KENYA – The government of Kenya will need to expedite the deployment of 358,700 doses of the Astrazeneca Covid-19 vaccine donated by Denmark, which are to expire on July 31.
The jabs arrived in Kenya on Monday night and were taken to the national vaccines store in Athi River for distribution.
Head of vaccines deployment task force, Willis Akhwale, said despite the short expiry period, Kenya has one of the most efficient rollout plans.
“So with these ones, and the capacity to even vaccinate 50,000 people per day, we believe in two to three weeks we will have used this particular consignment,” Dr Akhwale said.

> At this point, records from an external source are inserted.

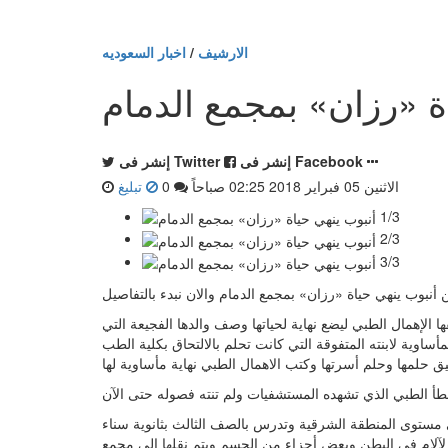
الارشيف
/
اخبار السعوديه
ة «رزان» بمجمع الدمام
إنشر فى Facebook
إنشر فى Twitter
الاثنين 05 فبراير 2018 02:25 صباحاً
0
تبليغ
1/3
2/3
3/3
أنبوب ينهي حياة «رزان» بمجمع الدمام والان نبدء بالتفاصيل
 الإهمال الطبي ليضع نهاية لحياتها وصف والدها الفجيعة التي
أساوية لابنته المتفوقة التي كانت تحلم بالالتحاق بكلية الطب
امًا والطالبة المتفوقة على مستوى المنطقة الشرقية وتدرس بالصف الثالث بثانوية سناء
لآلام في البطن وبعض أجزاء من الجسم ويتم نقلها إلى مجمع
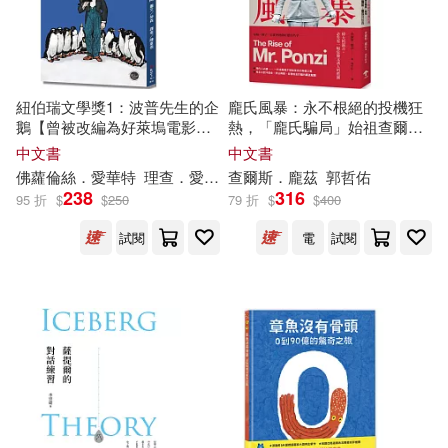
現在可購買商品(57336)
中國法制出版社(1668)
本書編委會編寫(97)
作者/演唱/譯/編/繪(1)
中國鐵道出版社(1666)
紐伯瑞文學獎1：波普先生的企
龐氏風暴：永不根絕的投機狂
中國法治出版社(93)
價格
-
鵝【曾被改編為好萊塢電影的
熱，「龐氏騙局」始祖查爾斯.
經濟管理出版社(1491)
範圍
經典雋永傳世之作!】
龐茲回憶錄(二版)
中文書
中文書
香月美夜(93)
佛蘿倫絲．愛華特
理查
．愛華特
查爾斯．龐茲
林筠雅
羅伯特．勞森(Robert La
郭哲佑
238
316
中國醫藥科技出版社(1464)
95 折
$
$
250
79 折
$
$
400
全國一級建造師執業資格考試用書
試閱
電
試閱
編寫委員會(85)
世界圖書出版公司北京公司(1461)
石地(85)
弥勒皇佛(79)
上海交通大學出版社(1435)
名師作者群(77)
中國社會科學出版社(1421)
曲一線（主編）(74)
華中科技大學出版社(1335)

The consignment is a major boost to the administration of the second dose, as there were only 5,000 doses left in stock.
Healthcare workers and other essential service providers will be allowed to jump the queue.
Medical practitioners have already complained about missing their second jab despite being alerted to get it in various facilities.
The Health ministry said only those to get the second jab will get vaccinated. The rest of the people who have yet to get a single shot were asked to wait for the government to procure Johnson and Johnson vaccines.
“We are hopeful that in the next coming week we will be receiving additional vaccines from the Covax facility; around 180,000 will be coming in to add on to what we have already received,” Health principal secretary Susan Mochache said.
By Monday, 192,093 people had received the second dose of the Covid-19 vaccine. From these, 52,830 are healthcare workers, 52,041 are people aged 58 years and above, 22,189 teachers and 14,020 security officers.
A total of 995,570 people had been reached with the first dose, and some 1,187,663 have been vaccinated.
“Kenya is in a difficult situation as they have received fewer vaccines than expected, and it is my hope that the vaccines from Denmark can help fill the gap until more arrive,” Danish Ambassador Ole Thonke said.
The rollout of the national vaccination campaign is being led by the Health ministry with support from the Global Alliance for Vaccines Initiative, WHO, Unicef and other partners.
Unicef is providing support to the Ministry of Health in the areas of planning, cold chain capacity, risk communication and community engagement, as well as procurement and transporting of vaccines.
“These vital Covid-19 vaccines will undoubtedly save lives, help keep health and other essential services running safely and support the recovery from the consequences of the pandemic,” Unicef representative to Kenya Maniza Zaman said.
Zaman reiterated the need for vaccine equity as 68 people in 100 in high-income countries have been vaccinated, but only two people in 100 in Africa.